Ils ne sont pas allés jusqu'au bout de leur promesse, de l'espoir qu'ils nous ont donné. Rien n'était clair et nous avons beaucoup souffert après la fin du travail du sable : plus de travail, plus de nourriture et l'Etat qui nous a déplacé ne donnait plus d'aide pour nous.

On ne savait plus comment faire et plusieurs d'entre nous sont revenus ici à Antananarivo pour trouver du travail car la vie là-bas était trop dure. Nous sommes revenus là ou nous étions avant, c'est à dire dans les dépotoirs de l'usine nommée: « BOINA ». Nous avons dû nous réadapter en arrivant de nouveau sur ce lieu.

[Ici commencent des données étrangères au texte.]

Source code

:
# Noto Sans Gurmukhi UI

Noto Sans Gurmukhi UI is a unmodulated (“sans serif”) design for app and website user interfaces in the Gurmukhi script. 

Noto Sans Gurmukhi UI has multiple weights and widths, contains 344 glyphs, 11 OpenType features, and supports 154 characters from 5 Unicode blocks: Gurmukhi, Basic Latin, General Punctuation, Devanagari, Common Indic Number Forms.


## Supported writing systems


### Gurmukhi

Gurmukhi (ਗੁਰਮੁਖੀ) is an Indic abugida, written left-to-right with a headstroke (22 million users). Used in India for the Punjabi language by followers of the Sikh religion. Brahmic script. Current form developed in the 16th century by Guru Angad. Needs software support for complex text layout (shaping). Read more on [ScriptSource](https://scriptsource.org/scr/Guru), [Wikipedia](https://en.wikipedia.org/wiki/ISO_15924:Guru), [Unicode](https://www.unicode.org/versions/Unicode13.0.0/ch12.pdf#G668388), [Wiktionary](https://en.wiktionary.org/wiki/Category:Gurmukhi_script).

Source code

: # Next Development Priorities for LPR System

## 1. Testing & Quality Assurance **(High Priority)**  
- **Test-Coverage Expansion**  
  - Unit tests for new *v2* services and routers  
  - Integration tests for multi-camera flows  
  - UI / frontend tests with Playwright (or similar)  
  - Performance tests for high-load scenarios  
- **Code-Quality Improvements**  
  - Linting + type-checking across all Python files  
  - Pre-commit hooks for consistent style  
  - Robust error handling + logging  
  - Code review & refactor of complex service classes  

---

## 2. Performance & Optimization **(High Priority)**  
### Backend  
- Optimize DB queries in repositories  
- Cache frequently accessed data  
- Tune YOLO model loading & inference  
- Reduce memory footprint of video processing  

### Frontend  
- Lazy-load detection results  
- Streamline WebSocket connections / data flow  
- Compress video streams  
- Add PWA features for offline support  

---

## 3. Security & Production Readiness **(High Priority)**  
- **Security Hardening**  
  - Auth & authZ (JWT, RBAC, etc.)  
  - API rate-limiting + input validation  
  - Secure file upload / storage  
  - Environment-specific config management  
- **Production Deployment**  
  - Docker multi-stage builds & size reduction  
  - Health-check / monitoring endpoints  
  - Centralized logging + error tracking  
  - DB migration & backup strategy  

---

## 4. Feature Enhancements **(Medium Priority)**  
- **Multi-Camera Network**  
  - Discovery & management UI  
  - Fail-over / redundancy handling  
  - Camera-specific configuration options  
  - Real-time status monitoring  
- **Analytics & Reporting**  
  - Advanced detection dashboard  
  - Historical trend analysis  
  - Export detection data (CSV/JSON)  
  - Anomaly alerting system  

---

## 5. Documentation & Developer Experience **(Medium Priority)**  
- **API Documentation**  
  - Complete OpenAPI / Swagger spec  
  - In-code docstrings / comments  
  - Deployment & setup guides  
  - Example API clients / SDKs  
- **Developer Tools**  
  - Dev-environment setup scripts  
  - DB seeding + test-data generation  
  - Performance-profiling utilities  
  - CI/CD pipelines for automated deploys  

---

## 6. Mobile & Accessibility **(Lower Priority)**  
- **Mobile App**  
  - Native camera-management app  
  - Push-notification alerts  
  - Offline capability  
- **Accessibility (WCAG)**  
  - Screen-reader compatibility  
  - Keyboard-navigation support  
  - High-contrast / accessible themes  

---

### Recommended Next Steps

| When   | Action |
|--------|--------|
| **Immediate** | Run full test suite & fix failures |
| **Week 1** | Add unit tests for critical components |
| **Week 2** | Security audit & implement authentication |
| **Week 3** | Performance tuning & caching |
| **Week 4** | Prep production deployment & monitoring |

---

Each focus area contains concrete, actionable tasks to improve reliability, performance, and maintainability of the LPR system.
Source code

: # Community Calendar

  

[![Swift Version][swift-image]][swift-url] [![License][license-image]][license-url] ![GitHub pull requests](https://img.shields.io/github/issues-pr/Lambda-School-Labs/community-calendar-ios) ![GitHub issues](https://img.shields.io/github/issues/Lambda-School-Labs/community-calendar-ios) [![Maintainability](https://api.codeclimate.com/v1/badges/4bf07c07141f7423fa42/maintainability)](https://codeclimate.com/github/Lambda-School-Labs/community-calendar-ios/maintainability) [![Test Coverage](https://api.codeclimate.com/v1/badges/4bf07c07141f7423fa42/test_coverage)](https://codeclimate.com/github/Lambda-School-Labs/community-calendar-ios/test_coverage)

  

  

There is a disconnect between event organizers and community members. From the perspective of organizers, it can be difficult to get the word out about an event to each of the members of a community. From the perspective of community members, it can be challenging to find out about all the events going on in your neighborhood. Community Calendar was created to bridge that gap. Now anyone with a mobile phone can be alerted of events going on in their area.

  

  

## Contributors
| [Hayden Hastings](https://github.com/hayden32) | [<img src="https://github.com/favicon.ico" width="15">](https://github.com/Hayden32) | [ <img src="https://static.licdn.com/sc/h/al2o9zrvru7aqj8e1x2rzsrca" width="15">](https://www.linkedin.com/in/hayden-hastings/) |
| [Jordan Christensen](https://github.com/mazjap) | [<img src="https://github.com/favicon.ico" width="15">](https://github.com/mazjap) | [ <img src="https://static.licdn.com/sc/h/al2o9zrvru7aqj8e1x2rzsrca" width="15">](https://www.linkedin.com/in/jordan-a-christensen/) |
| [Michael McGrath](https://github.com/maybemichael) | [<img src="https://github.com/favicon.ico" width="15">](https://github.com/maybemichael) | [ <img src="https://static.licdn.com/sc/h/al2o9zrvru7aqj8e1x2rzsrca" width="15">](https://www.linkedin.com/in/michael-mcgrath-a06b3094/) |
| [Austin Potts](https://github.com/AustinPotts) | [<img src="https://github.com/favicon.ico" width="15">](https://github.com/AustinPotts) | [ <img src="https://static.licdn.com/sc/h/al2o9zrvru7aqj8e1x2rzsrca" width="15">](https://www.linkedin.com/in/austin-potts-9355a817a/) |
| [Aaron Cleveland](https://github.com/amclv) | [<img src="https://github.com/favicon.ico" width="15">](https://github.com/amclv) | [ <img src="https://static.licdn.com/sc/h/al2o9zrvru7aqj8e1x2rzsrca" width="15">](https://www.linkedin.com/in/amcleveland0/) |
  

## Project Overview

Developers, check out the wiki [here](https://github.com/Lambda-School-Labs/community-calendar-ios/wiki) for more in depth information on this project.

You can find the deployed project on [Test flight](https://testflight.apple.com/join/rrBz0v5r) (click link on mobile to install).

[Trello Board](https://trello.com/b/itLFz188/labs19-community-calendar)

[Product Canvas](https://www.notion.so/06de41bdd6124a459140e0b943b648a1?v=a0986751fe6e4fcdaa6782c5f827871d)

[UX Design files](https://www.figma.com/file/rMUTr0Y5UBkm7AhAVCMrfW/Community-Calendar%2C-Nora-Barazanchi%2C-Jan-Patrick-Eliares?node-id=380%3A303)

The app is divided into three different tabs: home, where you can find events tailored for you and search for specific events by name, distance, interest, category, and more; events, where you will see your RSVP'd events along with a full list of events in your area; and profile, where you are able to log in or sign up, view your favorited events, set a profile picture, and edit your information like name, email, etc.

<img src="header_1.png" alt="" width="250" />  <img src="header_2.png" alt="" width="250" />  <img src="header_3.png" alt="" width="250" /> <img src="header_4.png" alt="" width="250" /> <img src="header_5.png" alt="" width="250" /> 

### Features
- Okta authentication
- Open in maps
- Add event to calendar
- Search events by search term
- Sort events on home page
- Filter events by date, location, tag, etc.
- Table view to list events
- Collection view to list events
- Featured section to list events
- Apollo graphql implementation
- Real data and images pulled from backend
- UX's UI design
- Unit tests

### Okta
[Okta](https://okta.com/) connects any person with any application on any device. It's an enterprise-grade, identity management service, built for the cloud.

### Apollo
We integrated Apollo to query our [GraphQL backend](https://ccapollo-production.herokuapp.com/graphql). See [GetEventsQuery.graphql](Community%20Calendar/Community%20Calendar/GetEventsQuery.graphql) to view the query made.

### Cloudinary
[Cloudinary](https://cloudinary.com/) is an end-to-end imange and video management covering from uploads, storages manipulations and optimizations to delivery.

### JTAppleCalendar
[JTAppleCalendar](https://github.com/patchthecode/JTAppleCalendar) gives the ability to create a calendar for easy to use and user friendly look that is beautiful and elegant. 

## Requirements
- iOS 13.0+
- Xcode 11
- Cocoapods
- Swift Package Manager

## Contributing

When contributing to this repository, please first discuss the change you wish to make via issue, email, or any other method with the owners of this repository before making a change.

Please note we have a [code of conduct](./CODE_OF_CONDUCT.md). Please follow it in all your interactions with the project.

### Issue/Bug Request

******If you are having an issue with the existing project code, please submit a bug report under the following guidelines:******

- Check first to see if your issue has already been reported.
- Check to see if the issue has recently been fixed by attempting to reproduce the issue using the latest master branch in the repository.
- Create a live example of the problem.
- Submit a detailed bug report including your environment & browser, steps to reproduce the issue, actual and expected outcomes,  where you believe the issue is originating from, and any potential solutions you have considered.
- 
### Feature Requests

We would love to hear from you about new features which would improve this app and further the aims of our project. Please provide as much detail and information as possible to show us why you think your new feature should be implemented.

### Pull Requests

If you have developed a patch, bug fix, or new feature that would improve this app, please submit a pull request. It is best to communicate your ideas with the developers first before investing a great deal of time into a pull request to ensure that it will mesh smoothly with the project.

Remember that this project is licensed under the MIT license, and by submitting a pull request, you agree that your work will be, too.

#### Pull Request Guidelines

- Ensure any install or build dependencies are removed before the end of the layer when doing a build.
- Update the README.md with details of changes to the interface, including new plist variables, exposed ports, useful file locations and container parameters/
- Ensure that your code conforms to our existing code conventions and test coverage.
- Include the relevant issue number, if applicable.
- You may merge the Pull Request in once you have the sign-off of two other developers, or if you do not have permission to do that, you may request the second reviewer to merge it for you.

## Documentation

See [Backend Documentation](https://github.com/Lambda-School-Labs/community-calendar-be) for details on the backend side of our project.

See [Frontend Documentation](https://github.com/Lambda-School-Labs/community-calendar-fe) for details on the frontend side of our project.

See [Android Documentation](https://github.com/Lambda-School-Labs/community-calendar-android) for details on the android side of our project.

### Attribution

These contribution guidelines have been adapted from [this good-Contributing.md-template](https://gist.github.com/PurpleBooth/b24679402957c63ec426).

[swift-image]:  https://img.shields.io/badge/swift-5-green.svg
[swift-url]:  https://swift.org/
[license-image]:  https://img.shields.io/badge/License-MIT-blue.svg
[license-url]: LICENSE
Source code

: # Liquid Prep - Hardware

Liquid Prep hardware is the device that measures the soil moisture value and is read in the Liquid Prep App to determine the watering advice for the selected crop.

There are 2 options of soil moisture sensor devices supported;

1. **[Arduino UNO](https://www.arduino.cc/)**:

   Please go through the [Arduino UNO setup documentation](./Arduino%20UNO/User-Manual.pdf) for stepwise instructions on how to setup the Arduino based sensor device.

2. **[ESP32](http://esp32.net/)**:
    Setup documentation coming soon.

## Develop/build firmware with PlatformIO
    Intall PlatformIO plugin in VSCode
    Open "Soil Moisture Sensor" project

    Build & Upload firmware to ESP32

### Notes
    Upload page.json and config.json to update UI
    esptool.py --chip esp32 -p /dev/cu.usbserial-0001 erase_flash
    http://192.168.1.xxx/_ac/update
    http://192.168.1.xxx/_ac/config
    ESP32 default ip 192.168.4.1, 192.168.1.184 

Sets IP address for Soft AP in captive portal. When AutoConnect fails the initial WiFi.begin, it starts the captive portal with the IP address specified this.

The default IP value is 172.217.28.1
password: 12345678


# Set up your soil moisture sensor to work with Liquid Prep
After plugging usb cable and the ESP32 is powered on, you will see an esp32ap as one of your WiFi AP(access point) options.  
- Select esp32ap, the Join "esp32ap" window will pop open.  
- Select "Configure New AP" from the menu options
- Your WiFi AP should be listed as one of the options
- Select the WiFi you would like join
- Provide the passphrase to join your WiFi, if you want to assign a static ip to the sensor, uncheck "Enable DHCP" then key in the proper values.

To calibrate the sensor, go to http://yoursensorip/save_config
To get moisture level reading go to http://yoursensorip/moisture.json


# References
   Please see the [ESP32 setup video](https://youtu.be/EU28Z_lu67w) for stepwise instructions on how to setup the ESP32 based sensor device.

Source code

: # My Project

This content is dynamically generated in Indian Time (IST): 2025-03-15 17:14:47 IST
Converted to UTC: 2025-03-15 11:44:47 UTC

Ce n'est pas facile de vivre ainsi car tout le monde se précipite dès que le camion arrive, et cela devient une dispute et finit par un combat. Le plus fort le remporte, et puis il y a aussi ceux qui ont de l'argent qui négocient et achètent au chauffeur des choses un peu plus en meilleur état, les restes sans valeur sont destinés à tout le monde.

Pendant longtemps, on vivait dans la souffrance, parce qu'il y a beaucoup de maladies qui nous atteignent, il y a eu des morts à cause du manque d'argent pour se soigner, ce manque d'argent entraine aussi l'arrivée tardive à l'hôpital quand quelqu'un tombe malade...

Lorsque 'il y a eu un mort il n'y a pas eu une part de terre pour enterrer nos morts. Nous venons de loin d'Antananarivo et nous n'avons pas d'argent pour emmener les morts dans leur ville ou village respectifs et il faut faire beaucoup de kilomètres, le corps dans une charrette pour trouver un endroit pour l'enterrement.

En ce moment, nous nous efforçons de mettre une solidarité dans le quartier et on se donne vraiment les mains pour lutter contre la pauvreté dans laquelle nous vivons. Chacun porte maintenant dans son cœur que sans la solidarité, nous ne pourrons jamais éliminer la pauvreté.

Dans la société où nous vivons, on ne voyait que de la violence, les gens font beaucoup d'efforts pour vivre dans la paix.

Une aide a transformé nos vies , une aide à travers le projet que l'UNICEF a apporté en collaboration avec le Mouvement.

Avant, il y avait beaucoup de maisons en plastique chez nous et maintenant, plusieurs parmi nous vivent dans des maisons comme tout le monde. Nous vivons et dormons dans des maisons en brique ; les parents peuvent envoyer leurs enfants à l'école, nombreux sont ceux qui n'ont pas eu leurs cartes d'identité et livrets de famille mais ils en ont maintenant.

L'existence de tout cela ne veut pas dire que la pauvreté est disparue totalement chez nous mais par rapport à ce que nous avons vécu avant, je vois des changements pour le mieux dans notre vie, et de même pour les relations avec les alentours, nous ne sommes plus écartés comme avant parce que les gens sont tous dans l'association ici. Je crois que nous allons progresser de plus en plus si on se donne tous la main pour lutter contre la pauvreté.